Les Pumas, des félins à l’école

Texte |Hubert Cotton
Photo | Sara Dumais-April

Les trois équipes de hockey du volet Sport-études s’appellent les Pumas. Puisqu’on voulait une image de marque forte qui suscite l’adhésion des jeunes au programme, le choix du nom s’est arrêté sur ce félin un peu mythique dans la région. Chronique d’une victoire d’équipe.

PREMIÈRE PÉRIODE

Le volet Sport-études en hockey voit le jour à la suite de deux constats distincts qui seront plus tard liés : d’abord, la hausse du taux de décrochage et la baisse de la réussite chez les garçons, puis la migration du civil au scolaire des programmes de hockey compétitif. Christiane Séguin, forte de son expérience de femme de hockey, met alors sur pied ce volet académique, de concert avec le hockey mineur de la région.
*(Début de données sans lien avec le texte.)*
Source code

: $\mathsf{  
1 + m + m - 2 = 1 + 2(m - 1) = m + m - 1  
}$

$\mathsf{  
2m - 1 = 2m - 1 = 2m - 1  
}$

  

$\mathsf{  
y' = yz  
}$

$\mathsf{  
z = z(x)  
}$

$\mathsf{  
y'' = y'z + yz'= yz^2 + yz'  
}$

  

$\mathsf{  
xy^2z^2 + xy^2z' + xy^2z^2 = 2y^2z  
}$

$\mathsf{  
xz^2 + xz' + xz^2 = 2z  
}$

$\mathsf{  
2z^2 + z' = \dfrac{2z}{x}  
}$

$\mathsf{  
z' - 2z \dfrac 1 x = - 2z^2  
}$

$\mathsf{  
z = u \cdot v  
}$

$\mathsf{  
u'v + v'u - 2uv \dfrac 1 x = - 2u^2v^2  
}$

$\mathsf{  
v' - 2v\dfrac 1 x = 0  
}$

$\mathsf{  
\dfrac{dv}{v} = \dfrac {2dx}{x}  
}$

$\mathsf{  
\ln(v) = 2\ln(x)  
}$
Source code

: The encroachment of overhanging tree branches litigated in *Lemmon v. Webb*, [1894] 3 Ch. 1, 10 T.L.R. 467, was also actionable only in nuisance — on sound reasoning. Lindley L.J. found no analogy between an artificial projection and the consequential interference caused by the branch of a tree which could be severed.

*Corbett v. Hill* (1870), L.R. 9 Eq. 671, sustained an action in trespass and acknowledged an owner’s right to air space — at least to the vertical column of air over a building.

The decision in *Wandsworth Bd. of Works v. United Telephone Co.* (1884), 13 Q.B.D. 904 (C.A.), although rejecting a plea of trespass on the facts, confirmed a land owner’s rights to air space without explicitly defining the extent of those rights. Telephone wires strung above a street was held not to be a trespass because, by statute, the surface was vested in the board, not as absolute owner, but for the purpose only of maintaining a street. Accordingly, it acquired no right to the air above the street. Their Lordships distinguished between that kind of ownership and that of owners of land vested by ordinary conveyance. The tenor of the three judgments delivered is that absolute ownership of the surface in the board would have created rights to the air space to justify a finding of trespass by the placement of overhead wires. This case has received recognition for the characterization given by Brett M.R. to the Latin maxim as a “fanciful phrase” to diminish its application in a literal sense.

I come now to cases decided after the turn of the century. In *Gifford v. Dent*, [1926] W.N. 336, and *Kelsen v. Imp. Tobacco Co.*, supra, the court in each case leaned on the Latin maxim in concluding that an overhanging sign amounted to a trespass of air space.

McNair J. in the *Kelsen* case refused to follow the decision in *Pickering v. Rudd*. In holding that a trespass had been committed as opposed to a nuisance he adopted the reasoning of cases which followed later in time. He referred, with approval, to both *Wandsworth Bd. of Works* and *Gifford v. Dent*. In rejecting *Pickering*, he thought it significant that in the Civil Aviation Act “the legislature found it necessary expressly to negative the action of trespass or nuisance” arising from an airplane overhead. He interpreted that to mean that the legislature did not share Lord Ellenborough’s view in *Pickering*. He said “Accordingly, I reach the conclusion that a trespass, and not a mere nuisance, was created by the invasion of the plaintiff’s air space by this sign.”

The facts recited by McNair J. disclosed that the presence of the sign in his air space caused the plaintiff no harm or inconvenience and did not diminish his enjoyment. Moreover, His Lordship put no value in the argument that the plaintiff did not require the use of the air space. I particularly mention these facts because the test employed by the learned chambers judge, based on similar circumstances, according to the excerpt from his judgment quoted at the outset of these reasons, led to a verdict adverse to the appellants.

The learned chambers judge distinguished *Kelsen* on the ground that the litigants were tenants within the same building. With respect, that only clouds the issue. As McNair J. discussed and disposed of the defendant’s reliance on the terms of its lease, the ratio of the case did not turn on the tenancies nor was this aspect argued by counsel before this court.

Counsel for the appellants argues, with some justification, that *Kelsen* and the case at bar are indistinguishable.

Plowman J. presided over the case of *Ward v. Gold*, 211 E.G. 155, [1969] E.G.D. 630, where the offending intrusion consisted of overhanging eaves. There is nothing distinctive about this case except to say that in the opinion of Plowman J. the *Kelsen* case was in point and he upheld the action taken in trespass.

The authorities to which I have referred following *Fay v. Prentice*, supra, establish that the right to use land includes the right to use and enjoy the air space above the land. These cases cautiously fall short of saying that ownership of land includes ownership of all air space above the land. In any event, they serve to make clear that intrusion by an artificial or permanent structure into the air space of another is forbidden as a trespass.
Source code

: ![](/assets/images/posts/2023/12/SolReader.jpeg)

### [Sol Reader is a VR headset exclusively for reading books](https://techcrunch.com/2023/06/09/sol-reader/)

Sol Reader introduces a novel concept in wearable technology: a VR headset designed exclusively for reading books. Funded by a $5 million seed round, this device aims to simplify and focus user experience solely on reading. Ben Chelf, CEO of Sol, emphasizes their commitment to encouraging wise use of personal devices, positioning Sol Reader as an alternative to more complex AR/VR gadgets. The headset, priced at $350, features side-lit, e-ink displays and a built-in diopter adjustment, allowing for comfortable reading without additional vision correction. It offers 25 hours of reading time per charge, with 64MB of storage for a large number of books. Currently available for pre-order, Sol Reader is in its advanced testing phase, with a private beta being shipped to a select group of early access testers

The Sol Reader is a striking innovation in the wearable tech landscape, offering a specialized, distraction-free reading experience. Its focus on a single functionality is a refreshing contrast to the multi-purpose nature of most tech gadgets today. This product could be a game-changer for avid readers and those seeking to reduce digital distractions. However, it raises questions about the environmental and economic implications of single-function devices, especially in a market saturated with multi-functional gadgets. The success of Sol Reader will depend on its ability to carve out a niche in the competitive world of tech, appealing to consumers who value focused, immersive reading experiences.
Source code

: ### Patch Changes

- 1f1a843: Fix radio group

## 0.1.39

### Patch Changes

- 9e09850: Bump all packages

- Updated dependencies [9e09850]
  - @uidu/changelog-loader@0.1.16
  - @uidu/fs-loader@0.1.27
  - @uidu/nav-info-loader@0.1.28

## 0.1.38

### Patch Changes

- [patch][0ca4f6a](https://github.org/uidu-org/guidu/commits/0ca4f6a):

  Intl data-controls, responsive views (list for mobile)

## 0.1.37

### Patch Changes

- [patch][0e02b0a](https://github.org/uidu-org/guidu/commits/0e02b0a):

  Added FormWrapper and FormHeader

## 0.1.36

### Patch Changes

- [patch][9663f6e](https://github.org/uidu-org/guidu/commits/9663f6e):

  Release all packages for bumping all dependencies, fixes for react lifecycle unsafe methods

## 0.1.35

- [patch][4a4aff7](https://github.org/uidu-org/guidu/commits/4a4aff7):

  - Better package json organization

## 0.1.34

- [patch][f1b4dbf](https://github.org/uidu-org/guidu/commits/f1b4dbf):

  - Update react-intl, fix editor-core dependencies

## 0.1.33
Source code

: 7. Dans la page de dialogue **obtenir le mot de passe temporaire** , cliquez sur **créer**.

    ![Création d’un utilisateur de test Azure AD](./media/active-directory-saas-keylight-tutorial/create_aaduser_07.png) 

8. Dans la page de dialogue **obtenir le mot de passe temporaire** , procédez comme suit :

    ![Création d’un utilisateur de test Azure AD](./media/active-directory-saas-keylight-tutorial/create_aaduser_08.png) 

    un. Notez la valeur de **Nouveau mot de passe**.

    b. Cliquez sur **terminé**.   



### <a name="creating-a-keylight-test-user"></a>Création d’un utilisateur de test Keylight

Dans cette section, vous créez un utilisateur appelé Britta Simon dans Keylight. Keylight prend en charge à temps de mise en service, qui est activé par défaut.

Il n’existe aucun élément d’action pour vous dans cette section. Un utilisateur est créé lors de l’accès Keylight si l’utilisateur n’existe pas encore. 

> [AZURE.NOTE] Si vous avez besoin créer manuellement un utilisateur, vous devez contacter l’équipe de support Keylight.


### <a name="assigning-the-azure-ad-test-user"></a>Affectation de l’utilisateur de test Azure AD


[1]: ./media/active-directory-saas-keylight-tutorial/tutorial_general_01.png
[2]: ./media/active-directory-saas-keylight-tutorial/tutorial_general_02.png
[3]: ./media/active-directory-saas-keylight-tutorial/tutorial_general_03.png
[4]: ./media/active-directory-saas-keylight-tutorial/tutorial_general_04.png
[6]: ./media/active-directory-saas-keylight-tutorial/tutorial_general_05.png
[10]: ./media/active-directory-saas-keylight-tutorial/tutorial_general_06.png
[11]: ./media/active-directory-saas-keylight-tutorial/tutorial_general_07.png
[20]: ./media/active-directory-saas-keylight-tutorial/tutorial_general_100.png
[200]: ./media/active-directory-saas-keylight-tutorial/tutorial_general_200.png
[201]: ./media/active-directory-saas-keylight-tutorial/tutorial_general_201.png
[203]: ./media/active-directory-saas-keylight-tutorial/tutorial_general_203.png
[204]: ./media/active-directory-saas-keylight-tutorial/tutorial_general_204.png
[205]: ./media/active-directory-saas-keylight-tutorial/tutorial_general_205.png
D’emblée, le chantier est particulier puisque les ligues de hockey civiles et scolaires se disputent habituellement leurs joueurs. Ici, on travaille main dans la main : le CSSFL prend en charge le volet « compétitif » des équipes en intégrant le volet scolaire. Ajoutez à cette hybridité le défi organisationnel géographique : trois équipes complètes de joueurs provenant d’écoles de partout sur le territoire. Ça fait beaucoup de kilomètres à parcourir et d’horaires à coordonner ! Malgré deux premières années d’adaptation, la formule atteint rapidement son erre d’aller.

DEUXIÈME PÉRIODE

La réussite des Pumas doit beaucoup aux trois coachs et à la coordonnatrice, qui représentent chacun·e un élément distinct de l’entourage encadrant les joueurs. Francis Bélanger, enseignant, se charge du développement technique avec ses collègues ; Thomas Michaud-Morin, technicien en loisirs, est féru de logistique ; madame Séguin représente le CSSFL ; et Sébastien Madgin, technicien et gouverneur, fait le lien avec la ligue et la communauté. Ces quatre têtes de hockey participent à tout le processus du hockey au CSSFL, du recrutement, en août, jusqu’à la fin de l’année scolaire.

D’un point de vue pédagogique, madame Séguin insiste sur un point dès le départ : « En aucun temps le hockey ne doit servir comme mesure punitive ou comme récompense. Ça doit rester la source de motivation au coeur du programme. » Et ça marche. La rétention des garçons à l’école monte en flèche. Un soutien scolaire personnalisé y contribue évidemment. Par exemple, même s’ils ont des demi-journées libérées pour le hockey, les joueurs suivent un plan d’étude rigoureux. Un·e enseignant·e se trouve même à l’aréna pendant les pratiques pour ceux qui veulent travailler pendant un temps mort ! Un·e tuteur·trice dédié·e au programme hockey se trouve également dans chaque école.

TROISIÈME PÉRIODE

On pourrait croire qu’avec une diminution du temps d’étude au profit du temps de glace, les résultats dégringoleraient, n’est-ce pas ? Eh bien, non. Le contraire s’est plutôt produit. Les résultats scolaires des garçons augmentent bel et bien depuis l’implantation du programme.

Christiane Séguin insiste en terminant : « Même si les notes ont augmenté, elles ne sont pas le seul critère. Ce qui importe, c’est la proximité qu’on crée avec les jeunes. On répond aux besoins de chacun d’eux, de chaque famille. Le développement personnel de l’individu passe avant celui du hockeyeur. On investit dans les jeunes mêmes, on encourage les réussites. Le hockey, c’est un levier, pas un bâton ou une carotte. »

PROLONGATION

Le programme est un tel succès que les Pumas ont posé leur candidature pour intégrer la ligue du Réseau du sport étudiant du Québec en 2022-2023. Et une condition s’applique : les notes ne seront pas un facteur d’exclusion. Ne gagez pas contre eux… Il est connu que les pumas ne reculent devant rien.